(Source text):
In [1]:
import numpy as np
import torch
import torch.nn as nn
import torch.nn.functional as F
from torch.utils.data import Dataset, DataLoader
from torch import optim
torch.set_default_tensor_type(torch.cuda.FloatTensor if torch.cuda.is_available() else torch.FloatTensor)
print(torch.cuda.is_available())

True


In [28]:
class SongDataTrain(Dataset):
    def __init__(self, path):
        with np.load(path) as f:
            data = f['X']
            labels = list(f['T'])
        self.data = torch.tensor(data)
        label_set = set(labels)
        mapping = {}
        for count, i in enumerate(label_set):
            mapping[i] = count
        targets = np.zeros(len(labels))
        for i in range(len(targets)):
            targets[i] = mapping[labels[i]]
        self.targets = torch.tensor(targets, dtype=torch.long)

(Supplied records):
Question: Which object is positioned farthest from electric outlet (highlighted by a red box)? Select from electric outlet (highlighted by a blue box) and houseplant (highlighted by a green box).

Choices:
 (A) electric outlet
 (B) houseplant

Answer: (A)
* * *
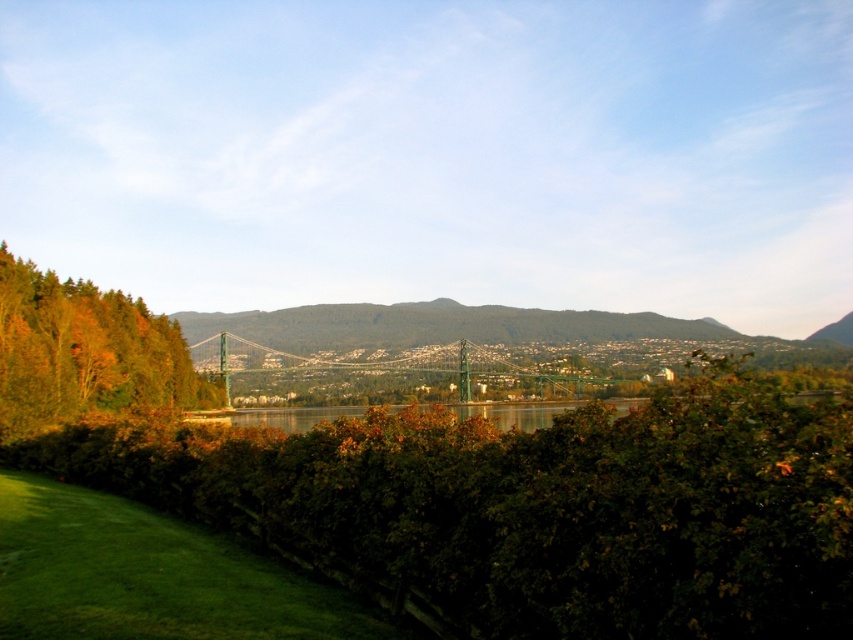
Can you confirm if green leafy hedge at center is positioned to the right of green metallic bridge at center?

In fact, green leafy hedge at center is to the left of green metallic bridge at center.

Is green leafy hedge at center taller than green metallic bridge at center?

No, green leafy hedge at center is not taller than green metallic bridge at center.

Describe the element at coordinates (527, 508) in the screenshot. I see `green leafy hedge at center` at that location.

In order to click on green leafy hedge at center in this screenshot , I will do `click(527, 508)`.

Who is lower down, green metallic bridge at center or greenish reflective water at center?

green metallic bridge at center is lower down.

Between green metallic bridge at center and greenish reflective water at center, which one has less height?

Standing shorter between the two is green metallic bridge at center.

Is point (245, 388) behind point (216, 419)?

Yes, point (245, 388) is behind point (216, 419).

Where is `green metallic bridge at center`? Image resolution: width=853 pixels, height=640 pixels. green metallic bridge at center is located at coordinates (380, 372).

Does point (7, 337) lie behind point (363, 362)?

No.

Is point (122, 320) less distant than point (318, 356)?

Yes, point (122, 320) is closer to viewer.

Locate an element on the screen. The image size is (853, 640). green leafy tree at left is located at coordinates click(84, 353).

(Assigned task 1):
What name does the PyTorch notebook give to the dataset class it defines?
(Assigned task 2):
Quote the PyTorch notebook from "label_set = set(labels)" up to and including "targets = np.zeros(len(labels))".
(Assigned task 3):
Write what comes next in the PyTorch notebook, picking up after its last line.
The items come from a different source than the PyTorch notebook.

(Written answer 1):
SongDataTrain

(Written answer 2):
label_set = set(labels)
        mapping = {}
        for count, i in enumerate(label_set):
            mapping[i] = count
        targets = np.zeros(len(labels))

(Written answer 3):
        
        indices = np.random.choice(np.arange(len(self.targets)), len(self.targets), replace=False)
        self.targets = self.targets[indices[int(.1 * len(self.targets)):]]
        self.data = self.data[indices[int(.1 * len(self.data)):]]
    def __getitem__(self, index):
        return (self.data[index], self.targets[index])
    def __len__(self):
        return (len(self.targets))
class SongDataTest(Dataset):
    def __init__(self, path):
        with np.load(path) as f:
            data = f['X']
            labels = list(f['T'])
        self.data = torch.tensor(data)
        label_set = set(labels)
        mapping = {}
        for count, i in enumerate(label_set):
            mapping[i] = count
        targets = np.zeros(len(labels))
        for i in range(len(targets)):
            targets[i] = mapping[labels[i]]
        self.targets = torch.tensor(targets, dtype=torch.long)
        
        indices = np.random.choice(np.arange(len(self.targets)), len(self.targets), replace=False)
        self.targets = self.targets[indices[:int(.1 * len(self.targets))]]
        self.data = self.data[indices[:int(.1 * len(self.data))]]
        print(mapping)
    def __getitem__(self, index):
        return (self.data[index], self.targets[index])
    def __len__(self):
        return (len(self.targets))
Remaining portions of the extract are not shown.